▶ Activity
Find the lines in the records below that contain "phẩm", and report each of them.

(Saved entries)
· · · ·
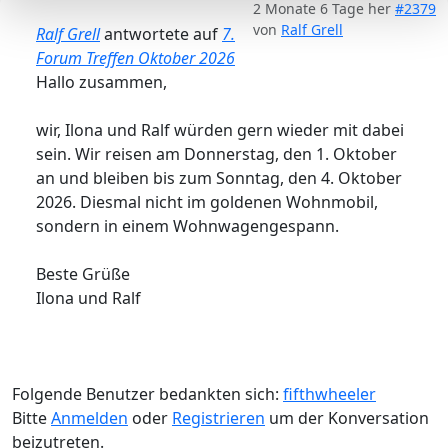
2 Monate 6 Tage her
#2379
von
Ralf Grell
Ralf Grell
antwortete auf
7.
Forum Treffen Oktober 2026
Hallo zusammen,
wir, Ilona und Ralf würden gern wieder mit dabei
sein. Wir reisen am Donnerstag, den 1. Oktober
an und bleiben bis zum Sonntag, den 4. Oktober
2026. Diesmal nicht im goldenen Wohnmobil,
sondern in einem Wohnwagengespann.
Beste Grüße
Ilona und Ralf
Folgende Benutzer bedankten sich:
fifthwheeler
Bitte
Anmelden
oder
Registrieren
um der Konversation
beizutreten.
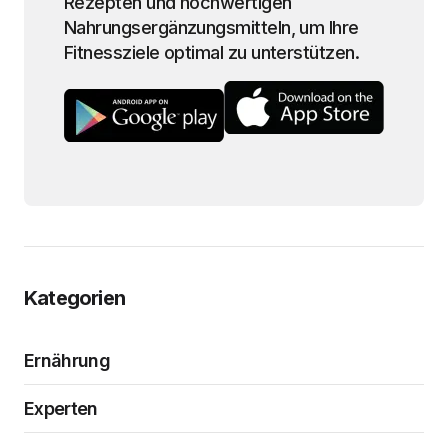
Rezepten und hochwertigen
Nahrungsergänzungsmitteln, um Ihre
Fitnessziele optimal zu unterstützen.
Kategorien
Ernährung
Experten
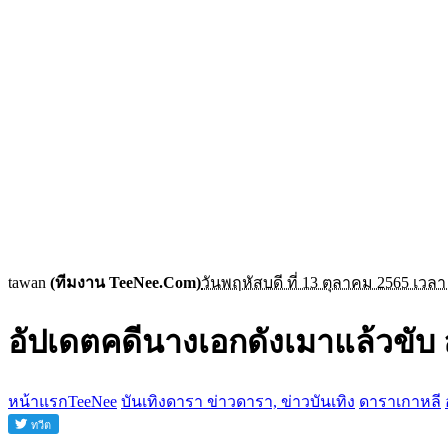
tawan
(ทีมงาน TeeNee.Com)
วันพฤหัสบดี ที่ 13 ตุลาคม 2565 เวลา
อัปเดตคดีนางเอกดังเมาแล้วขับ
หน้าแรกTeeNee
บันเทิงดารา ข่าวดารา, ข่าวบันเทิง
ดาราเกาหลี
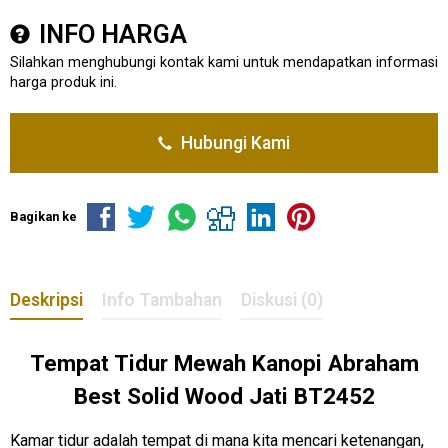
INFO HARGA
Silahkan menghubungi kontak kami untuk mendapatkan informasi
harga produk ini.
Hubungi Kami
Bagikan ke
Deskripsi
Info Tambahan
Diskusi (0)
Tempat Tidur Mewah Kanopi Abraham
Best Solid Wood Jati BT2452
Kamar tidur adalah tempat di mana kita mencari ketenangan,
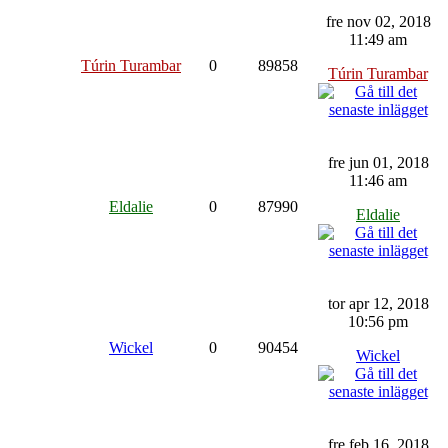
fre nov 02, 2018
11:49 am
Túrin Turambar
0
89858
Túrin Turambar
fre jun 01, 2018
11:46 am
Eldalie
0
87990
Eldalie
tor apr 12, 2018
10:56 pm
Wickel
0
90454
Wickel
fre feb 16, 2018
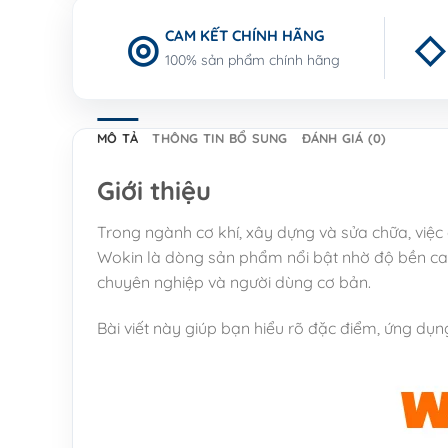
CAM KẾT CHÍNH HÃNG
100% sản phẩm chính hãng
MÔ TẢ
THÔNG TIN BỔ SUNG
ĐÁNH GIÁ (0)
Giới thiệu
Trong ngành cơ khí, xây dựng và sửa chữa, việc 
Wokin là dòng sản phẩm nổi bật nhờ độ bền cao,
chuyên nghiệp và người dùng cơ bản.
Bài viết này giúp bạn hiểu rõ đặc điểm, ứng dụn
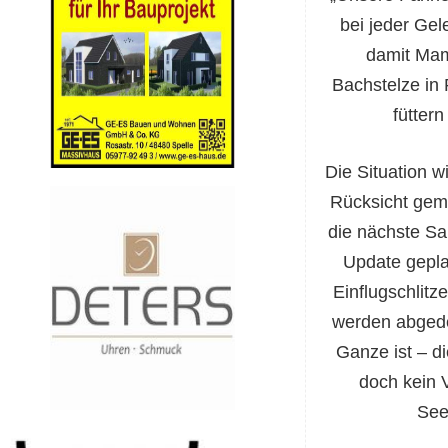
bei jeder Ge
damit Ma
Bachstelze in
fütter
Die Situation 
Rücksicht geme
die nächste Sa
Update gepla
Einflugschlitz
werden abgede
Ganze ist – d
doch kein 
See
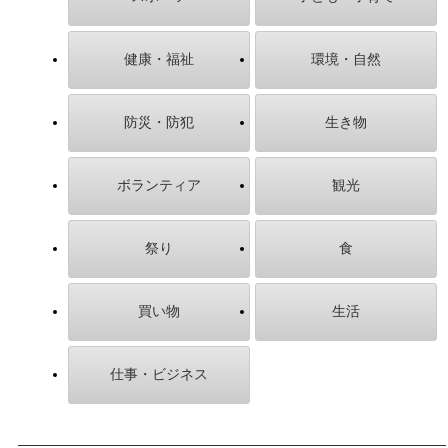
健康・福祉
環境・自然
防災・防犯
生き物
ボランティア
観光
祭り
食
買い物
生活
仕事・ビジネス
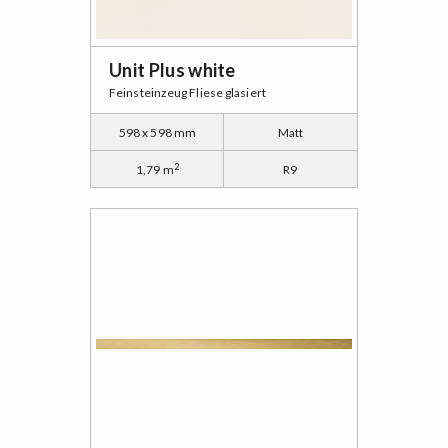
Unit Plus white
Feinsteinzeug Fliese glasiert
598 x 598 mm
Matt
2
1,79 m
R9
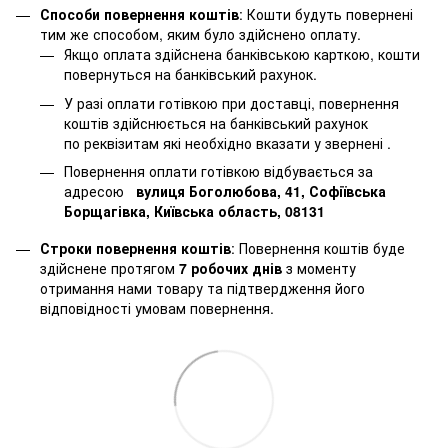
Способи повернення коштів
: Кошти будуть повернені
тим же способом, яким було здійснено оплату.
Якщо оплата здійснена банківською карткою, кошти
повернуться на банківський рахунок.
У разі оплати готівкою при доставці, повернення
коштів здійснюється на банківський рахунок
по реквізитам які необхідно вказати у звернені .
Повернення оплати готівкою відбувається за
адресою
вулиця Боголюбова, 41, Софіївська
Борщагівка, Київська область, 08131
Строки повернення коштів
: Повернення коштів буде
здійснене протягом
7 робочих днів
з моменту
отримання нами товару та підтвердження його
відповідності умовам повернення.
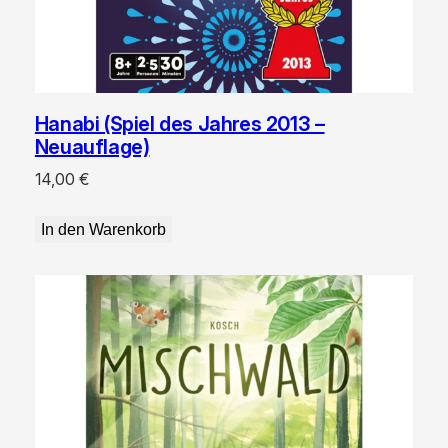
Hanabi (Spiel des Jahres 2013 –
Neuauflage)
14,00
€
In den Warenkorb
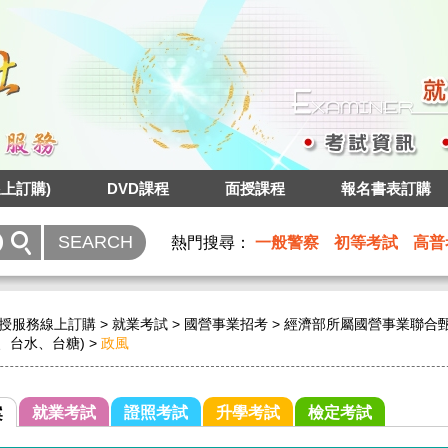
上訂購)
DVD課程
面授課程
報名書表訂購
熱門搜尋：
一般警察
初等考試
高普
授服務線上訂購
>
就業考試
>
國營事業招考
>
經濟部所屬國營事業聯合甄
、台水、台糖)
>
政風
就業考試
證照考試
升學考試
檢定考試
案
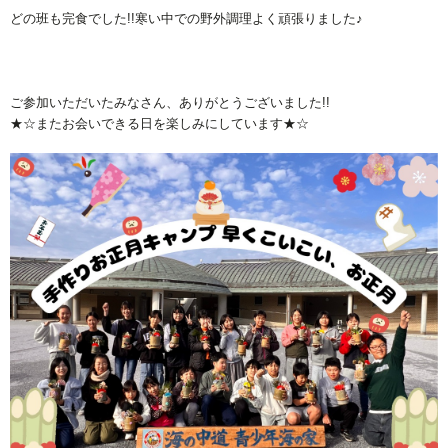
どの班も完食でした!!寒い中での野外調理よく頑張りました♪
ご参加いただいたみなさん、ありがとうございました!!
★☆またお会いできる日を楽しみにしています★☆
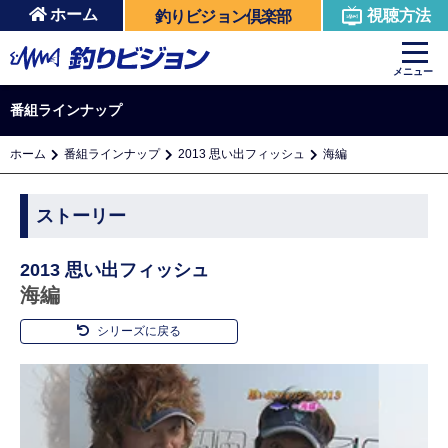
ホーム
視聴方法
釣りビジョン倶楽部
メニュー
番組ラインナップ
ホーム
番組ラインナップ
2013 思い出フィッシュ
海編
ストーリー
2013 思い出フィッシュ
海編
シリーズに戻る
· · · ·
▶ Answer to the problem
100% sản phẩm chính hãng
Wokin là dòng sản phẩm nổi bật nhờ độ bền cao,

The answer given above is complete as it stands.